§ **Source information**
+++

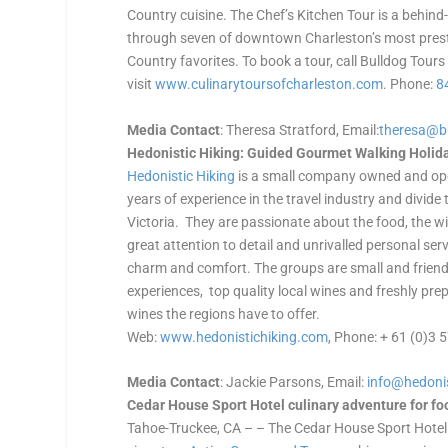
Country cuisine. The Chef’s Kitchen Tour is a behind
through seven of downtown Charleston’s most presti
Country favorites. To book a tour, call Bulldog Tours
visit
www.culinarytoursofcharleston.
com
. Phone:
8
Media Contact
: Theresa Stratford, Email:
theresa@b
Hedonistic Hiking: Guided Gourmet Walking Holiday
Hedonistic Hiking
is a small company owned and ope
years of experience in the travel industry and divid
Victoria. They are passionate about the food, the wi
great attention to detail and unrivalled personal serv
charm and comfort. The groups are small and friend
experiences, top quality local wines and freshly pr
wines the regions have to offer.
Web:
www.hedonistichiking.com
, Phone: + 61 (0)3
Media Contact
: Jackie Parsons, Email:
info@hedoni
Cedar House Sport Hotel culinary adventure for fo
Tahoe-Truckee, CA – – The Cedar House Sport Hotel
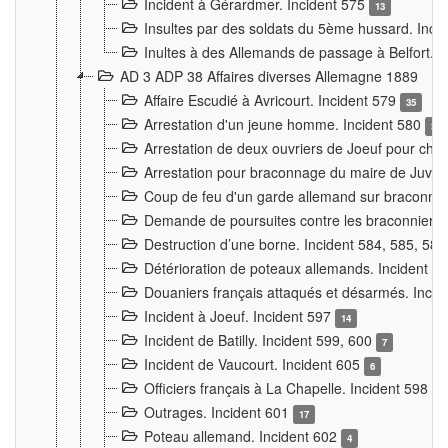
Incident à Gérardmer. Incident 575
13
Insultes par des soldats du 5ème hussard. Inci
Inultes à des Allemands de passage à Belfort. 
AD 3 ADP 38 Affaires diverses Allemagne 1889
Affaire Escudié à Avricourt. Incident 579
35
Arrestation d'un jeune homme. Incident 580
3
Arrestation de deux ouvriers de Joeuf pour chan
Arrestation pour braconnage du maire de Juvre
Coup de feu d'un garde allemand sur braconniers
Demande de poursuites contre les braconniers 
Destruction d’une borne. Incident 584, 585, 58
Détérioration de poteaux allemands. Incident 
Douaniers français attaqués et désarmés. Inci
Incident à Joeuf. Incident 597
14
Incident de Batilly. Incident 599, 600
7
Incident de Vaucourt. Incident 605
6
Officiers français à La Chapelle. Incident 598
4
Outrages. Incident 601
17
Poteau allemand. Incident 602
4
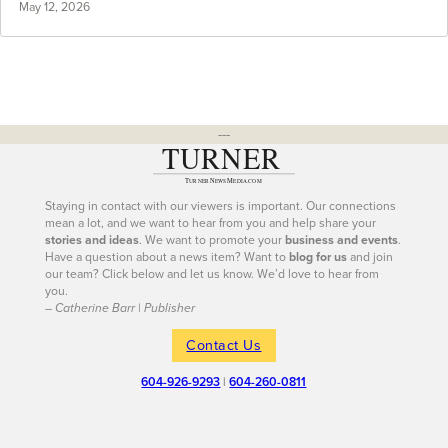
May 12, 2026
---
Staying in contact with our viewers is important. Our connections
mean a lot, and we want to hear from you and help share your
stories and ideas
. We want to promote your
business and events
.
Have a question about a news item? Want to
blog for us
and join
our team? Click below and let us know. We’d love to hear from
you.
– Catherine Barr | Publisher
Contact Us
604-926-9293
|
604-260-0811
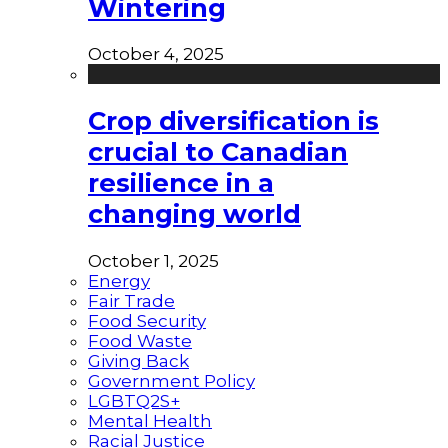
Wintering
October 4, 2025
Crop diversification is
crucial to Canadian
resilience in a
changing world
October 1, 2025
Energy
Fair Trade
Food Security
Food Waste
Giving Back
Government Policy
LGBTQ2S+
Mental Health
Racial Justice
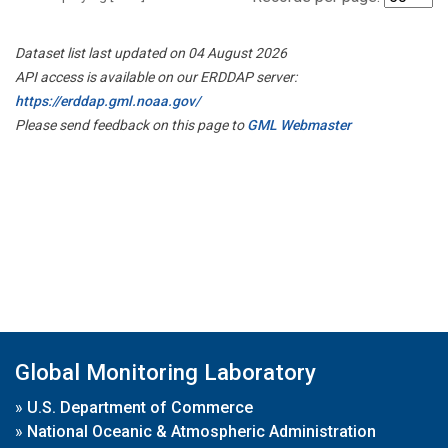
Dataset list last updated on 04 August 2026
API access is available on our ERDDAP server:
https://erddap.gml.noaa.gov/
Please send feedback on this page to
GML Webmaster
Global Monitoring Laboratory
»
U.S. Department of Commerce
»
National Oceanic & Atmospheric Administration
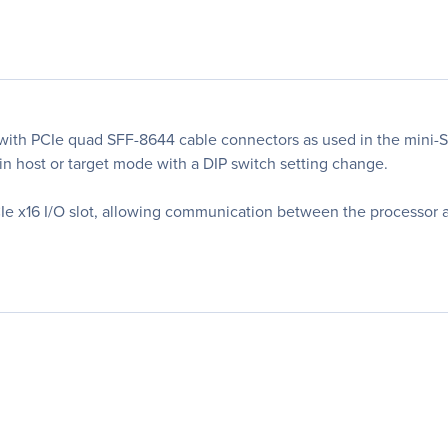
 with PCIe quad SFF-8644 cable connectors as used in the mini-
 in host or target mode with a DIP switch setting change.
CIe x16 I/O slot, allowing communication between the processor a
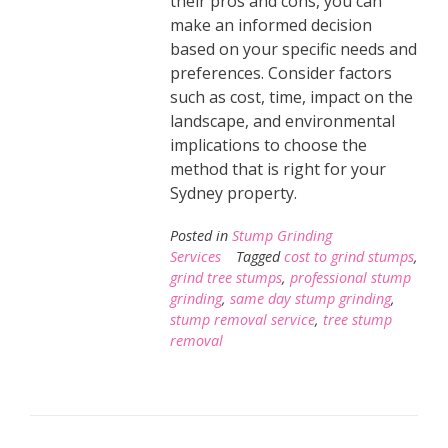
their pros and cons, you can
make an informed decision
based on your specific needs and
preferences. Consider factors
such as cost, time, impact on the
landscape, and environmental
implications to choose the
method that is right for your
Sydney property.
Posted in
Stump Grinding
Services
Tagged
cost to grind stumps
,
grind tree stumps
,
professional stump
grinding
,
same day stump grinding
,
stump removal service
,
tree stump
removal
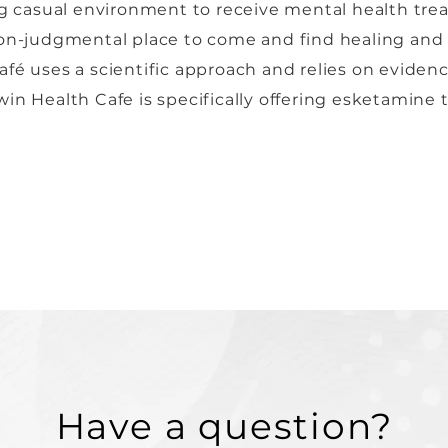
ing casual environment to receive mental health tre
non-judgmental place to come and find healing and 
fé uses a scientific approach and relies on eviden
in Health Cafe is specifically offering esketamine 
Have a question?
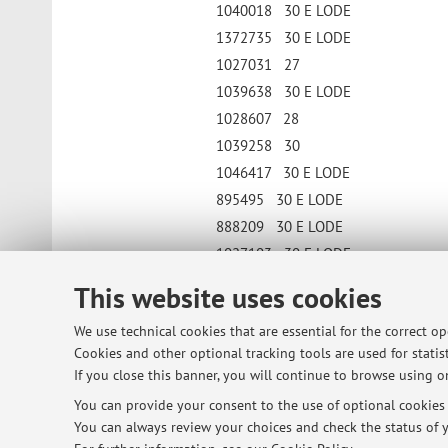
1040018 30 E LODE
1372735 30 E LODE
1027031 27
1039638 30 E LODE
1028607 28
1039258 30
1046417 30 E LODE
895495 30 E LODE
888209 30 E LODE
1027103 30 E LODE
Published on: October 16 2021
This website uses cookies
We use technical cookies that are essential for the correct o
Cookies and other optional tracking tools are used for statist
© 2026 - ALMA MATER STUDIORUM - Univ
If you close this banner, you will continue to browse using on
You can provide your consent to the use of optional cookies b
You can always review your choices and check the status of y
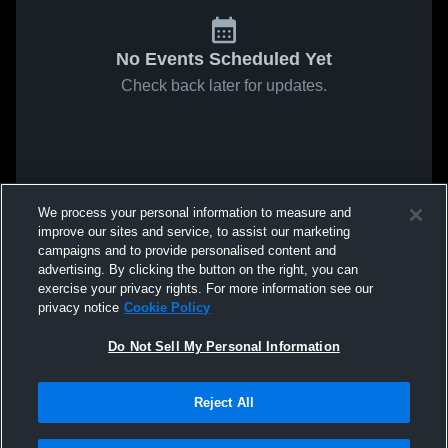
No Events Scheduled Yet
Check back later for updates.
We process your personal information to measure and
improve our sites and service, to assist our marketing
campaigns and to provide personalised content and
advertising. By clicking the button on the right, you can
exercise your privacy rights. For more information see our
privacy notice
Cookie Policy
Do Not Sell My Personal Information
Reject All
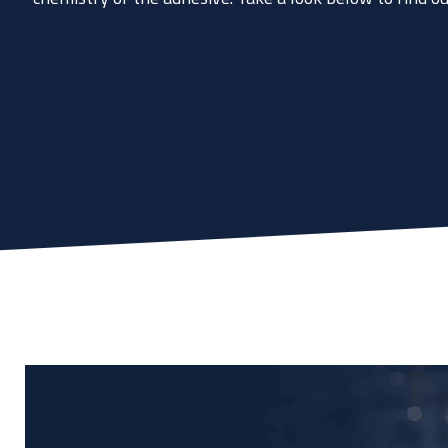
Don't know the right adh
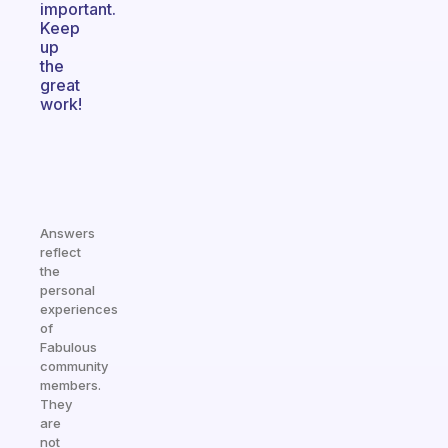
important.
Keep
up
the
great
work!
Answers
reflect
the
personal
experiences
of
Fabulous
community
members.
They
are
not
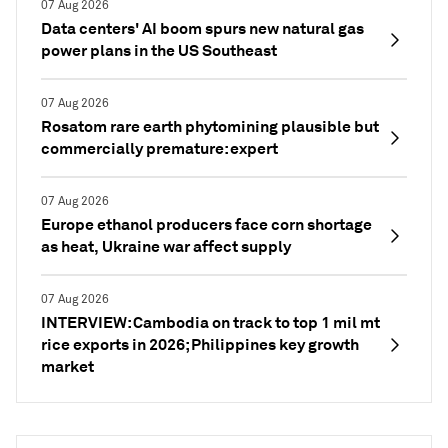
07 Aug 2026
Data centers' AI boom spurs new natural gas
power plans in the US Southeast
07 Aug 2026
Rosatom rare earth phytomining plausible but
commercially premature: expert
07 Aug 2026
Europe ethanol producers face corn shortage
as heat, Ukraine war affect supply
07 Aug 2026
INTERVIEW: Cambodia on track to top 1 mil mt
rice exports in 2026; Philippines key growth
market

+++

§ **Task item**
Please return every line from the material above where the string "question" occurs.

§ **Output for this task**
Have a question about a news item? Want to
Have a question?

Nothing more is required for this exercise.